BAŞKAN LÜTFİ ELVAN - Evet, teşekkür ediyorum.
Değerli arkadaşlar, tezkere üzerindeki söz talepleri karşılanmıştır.
Şimdi görüş, eleştiri ve sorulara cevap vermek üzere Sayın Sönmez'e söz veriyorum.
GARO PAYLAN (Diyarbakır) - Bir şey söyleyebilir miyim?

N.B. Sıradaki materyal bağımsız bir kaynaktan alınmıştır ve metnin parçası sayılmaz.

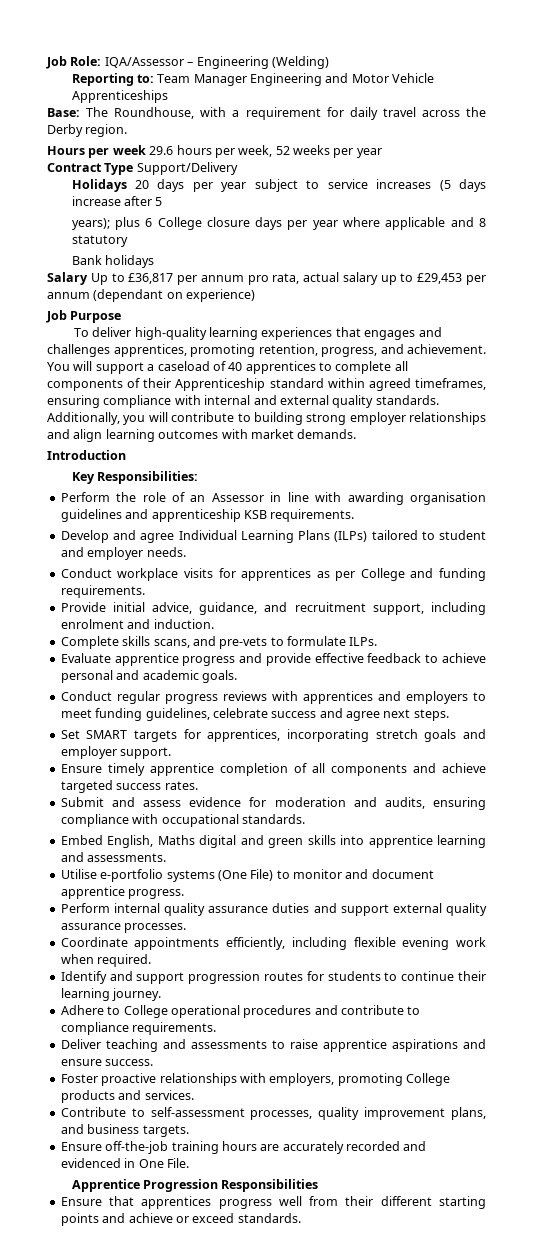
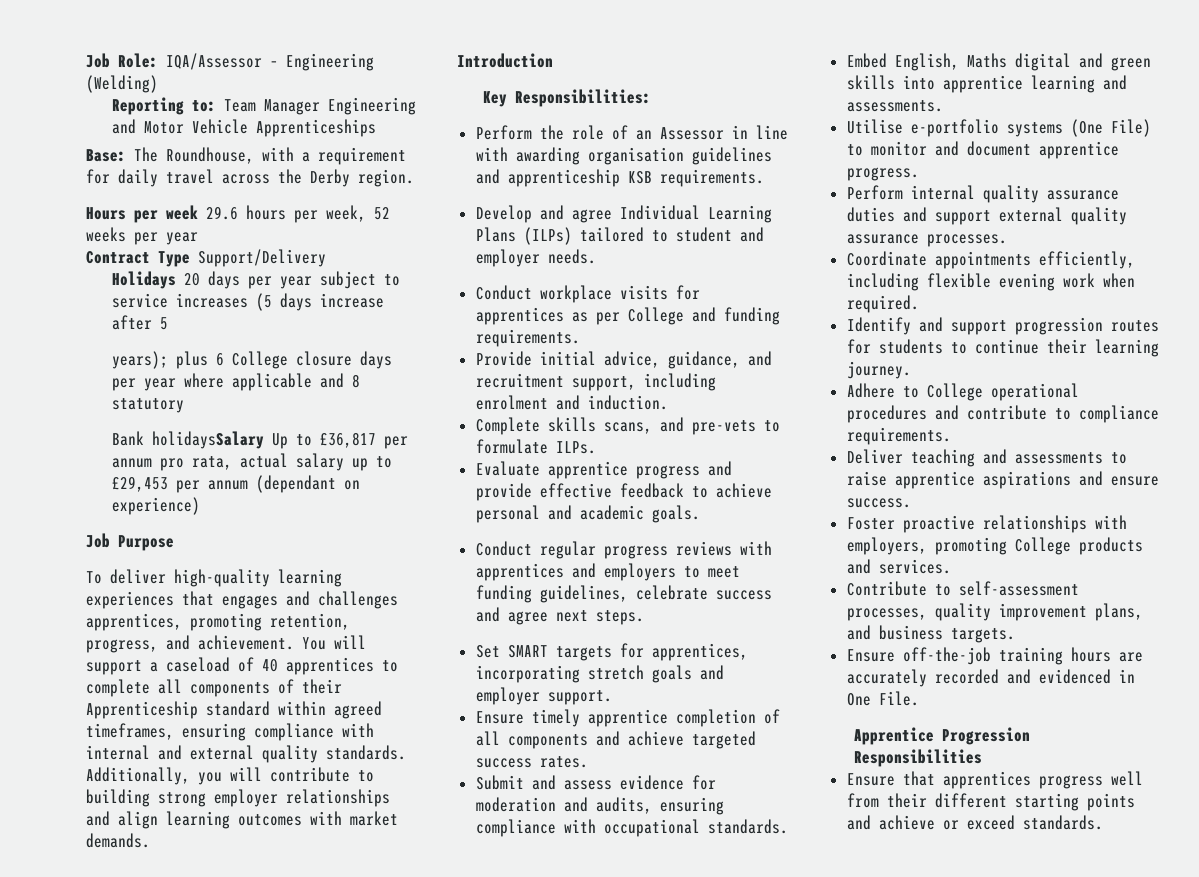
[104,255,154,268] [47,272,88,285] holidays // Salary -> [151,431,264,449] holidaysSalary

BAŞKAN LÜTFİ ELVAN - Söyleyin.
GARO PAYLAN (Diyarbakır) - Ya şunu söyleyeceğim: Şimdi, mesela Güney Kore hikâyesinden hep bahsedilir. Diyelim ki Güney Kore öyle bir vizyon koymuş, o da kamucu bir başlangıç yapmış yani bu tip sektörlerde hani kamunun bir şekilde yönlendirmesiyle, desteğiyle, arkasında durmasıyla bir Samsung yaratma hedefi olmuş, mesela Samsung'u yaratmış. Üç buçuk yıl oldu, öyle az bir zaman da değil, ben sizden olsun diye de demiyorum ama beton yapılmış -İstanbul Finans Merkezi- veya petrokimya, tamam, eyvallah olabilir ama bunlar artık eski dünyanın şeyleri. Bunlar zaten olmalı. Yeni dünyaya dair biz bir Samsung, bir -efendim- bilişim anlamında, şu anlamda, bu anlamda hiçbir hayal duymadık sizden, sunumunuzda da duymadık. Gerçekten böyle hayaller kurmayacak mıyız yani sizin hayalleriniz yok mu, bunu çok merak ediyorum. Yani yeni dünyaya dair, katma değeri... Bir şirketin bütün değeri Türkiye'nin gayrisafi yurt içi hasılası kadar hani dünyada biliyorsunuz. Biz hâlâ petrokimya ve linyit çıkarıp yakmaktan bahsediyoruz. Niye "Güneş enerjisine dünyada öncü olacağız." veya "Güneş pili depolamada öncü olacağız, bununla ilgili AR-GE'ye sonsuz destek vereceğiz." diyemiyoruz? Böyle hayaller duymak isterdik. Bu konuda da eksik gördüğümü söyleyebilirim.